A la frontière, malgré les indications portées sur certains panneaux, ne cherchez pas, comme en Hongrie ou en Autriche, un abonnement d’autoroute. En Roumanie, il n’y en a pas. Un seul tronçon de 250 km relie Bucarest à Constanta sur la mer noire.

Ne cherchez pas non plus de campings. Ils sont inexistants ou complètement délabrés. Préférez les places de village.
Les Roumains sont accueillants et viendront tailler un petit bout de causette avec vous.
Le seul camping incontournable est celui de Bucarest. Situé au Nord de la ville, il est tout près du supermarché Carrefour.

Vous pouvez rejoindre facilement le centre ville en autobus. N’oubliez pas d’acheter un ticket de bus auprès du gérant du camping, le chauffeur du car n’en vend pas.

Que voir en Roumanie ?

Beaucoup de choses, et je vous laisse préparer votre itinéraire. Je ne peux néanmoins résister à tenter de vous faire part de mes coups de coeur.

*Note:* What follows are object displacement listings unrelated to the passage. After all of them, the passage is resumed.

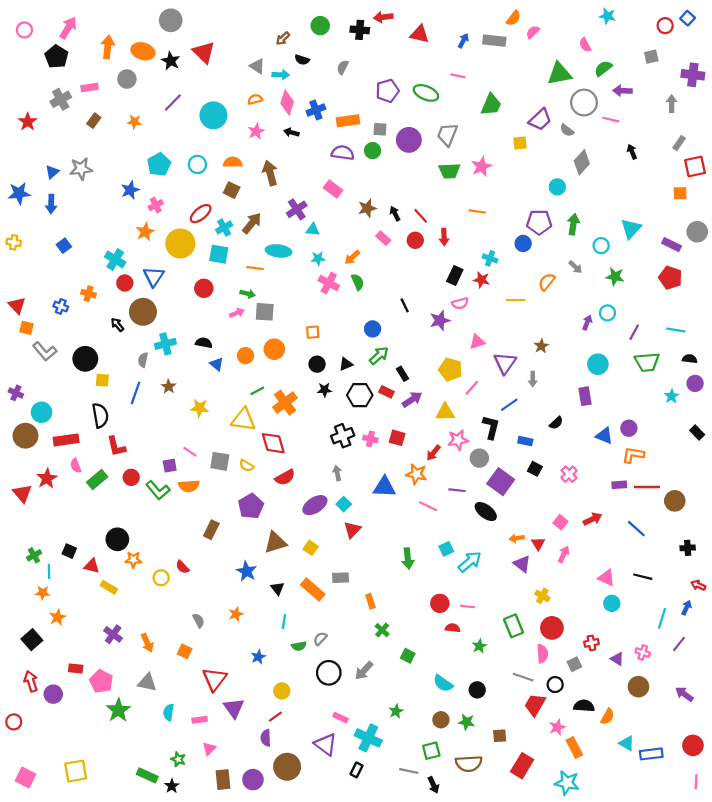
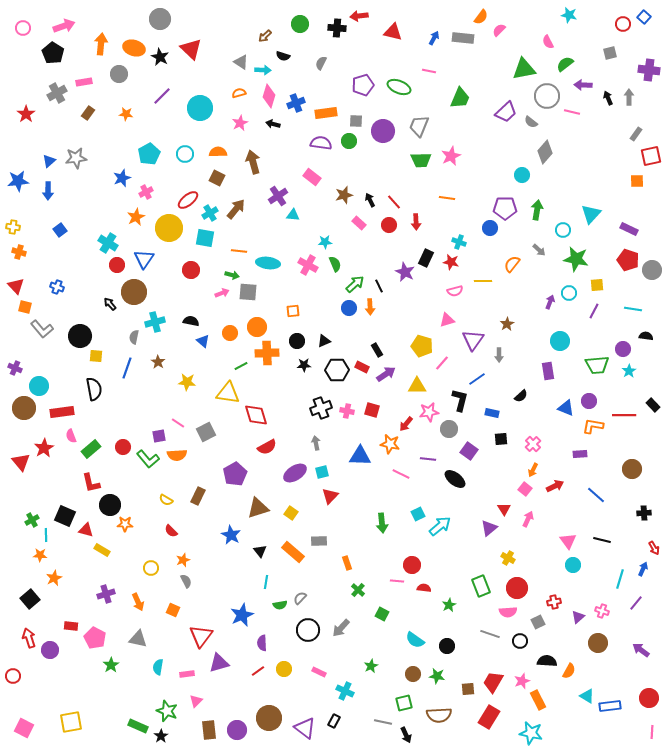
pink arrow: (68, 28) -> (64, 26), turned 40
yellow square: (520, 143) -> (597, 285), moved
black arrow: (632, 152) -> (608, 98), moved
gray circle: (697, 232) -> (652, 270), moved
cyan ellipse: (279, 251) -> (268, 263), moved
orange arrow: (352, 257) -> (370, 307), moved, turned -49
cyan star: (318, 258) -> (325, 242), moved
green star: (615, 277) -> (576, 259), size x1.4
orange cross: (88, 294) -> (19, 252), moved
pink semicircle: (460, 303) -> (455, 291), moved
purple star: (440, 320) -> (405, 272), moved, turned -30
green arrow: (379, 356) -> (355, 284), moved
green trapezoid: (647, 362) -> (597, 365), moved
purple circle: (695, 383) -> (623, 349), moved
orange cross: (285, 403) -> (267, 353), moved, turned 35
red L-shape: (116, 446) -> (91, 483), moved
gray square: (220, 461) -> (206, 432), turned -36
yellow semicircle: (247, 466) -> (166, 500), moved
black square: (535, 469) -> (501, 439), turned -32
purple square: (501, 482) -> (469, 451), size x0.7
red line: (647, 487) -> (624, 415), moved
cyan square: (344, 504) -> (322, 472), turned 32
orange arrow: (517, 538) -> (533, 470), moved, turned -56
black square: (69, 551) -> (65, 516), size x1.5
purple triangle: (522, 564) -> (489, 528), turned 42
yellow circle: (161, 578) -> (151, 568), moved
pink triangle: (606, 578) -> (568, 541), turned 30
red arrow: (698, 585) -> (654, 548), turned -144
pink line: (468, 607) -> (397, 581), moved
orange star: (236, 614) -> (183, 560), moved
purple cross: (113, 634) -> (106, 594), turned 36
pink semicircle: (542, 654) -> (508, 612), turned 90
blue star: (258, 657) -> (242, 615), size x1.6
purple triangle: (617, 659) -> (578, 617), turned 48
yellow circle: (282, 691) -> (284, 669), moved
red trapezoid: (535, 705) -> (493, 682), moved
purple triangle: (234, 708) -> (219, 663), turned 50
green star: (118, 710) -> (111, 665), size x0.7
purple semicircle: (266, 738) -> (262, 643), moved
cyan cross: (368, 738) -> (345, 691), size x0.7
purple triangle: (326, 744) -> (305, 728), moved
green star: (178, 759) -> (167, 711), size x1.5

La ville médiévale saxonne de Brasov nous ramène à des temps peu évoqués de notre histoire.
Bucarest, évidemment, où vous ne manquerez pas de visiter le palais de Ceausescu, énorme, orgueilleux.
Les Roumains vous parleront souvent de cette époque. Ils en gardent toujours beaucoup de cicatrices.
Au fait, quand vous prenez votre billet de visite pour le palais, ne prenez surtout pas le supplément pour photographier. C’est de l’arnaque, très chère et inutile.
Si vous voulez connaître toute la ferveur religieuse, catholique et orthodoxe des Roumains, rendez vous dans le petit village de Cacica (l’oie, en polonais) en Bucovine lors de la fête du 15 août. Vous allez être servis !

Les côtes de la mer noire sont sales, bruyantes et bondées en été.

Au nord du pays, ne manquez pas les monastères de Bucovine. Après l’époque communiste, ils ont repris beaucoup de vigueur, et des communautés se reforment.

Enfin, vous trouverez des paysages magnifiques, des villages encore bien loin de notre société moderne dans le Maramures.

Une étape à ne pas manquer est le train forestier qui, partant de Viseu de Sus, longe une petite rivière de montagne, la Vaser.

Le train forestier de la Vaser :

Dans le Maramures, c’est une journée à ne pas manquer.
En arrivant à Viseu de Sus, dirigez-vous vers la gare en contrebas de la ville. Vous pouvez poser le CC pour dormir sur le parking de la gare.
Il faut prendre un billet de train à 8 heures du matin (8 euros environ).
Le train démarre vers 8 H 30 - 9 H du matin. Le voyage dure toute la journée. Emmenez des provisions pour midi.
Le train de la Vaser, du nom de la rivière qu’il longe, sert à emmener les bûcherons dans les montagnes, 70 km plus loin, jusqu’à proximité de la frontière Ukrainienne. Ils y passent la semaine à débiter les sapins de la région. Ils sont acheminés vers la ville soit par flottage sur la rivière, soit par les trains qui font plusieurs trajets par jour.
Un train spécial journalier emmène les visiteurs sur ce parcours. Une locomotive à vapeur, chauffée au bois (il n’y a pas de charbon dans le coin) tracte six ou sept wagons de voyageurs.
Sur une voie étroite longeant la rivière, la vieille machine s’essouffle à vous emmener au travers de gorges étroites vers les sommets des monts Maramures.
Les arrêts sont fréquents. Il faut vider le cendrier de la machine, graisser les paliers, recharger la boîte à huile, faire le plein d’eau au pied des torrents.
A chaque arrêt les voyageurs descendent, s’approchent de la machine et regardent faire le chauffeur.
Le paysage forestier est magnifique. Vous croiserez, tout au long du chemin, de petites gares entourées de bois coupés. Là le train ne s’arrête pas. Les rares voyageurs montent en marche.
Vous croiserez également des engins bizarres, camions ou camionnettes bricolés et montés sur boggies pour rouler sur la voie.
Vous serez au terminus vers midi.
Après une heure de pose, le train vous ramènera, plus véloce car descente oblige, à Viseu où vous serez vers 18H.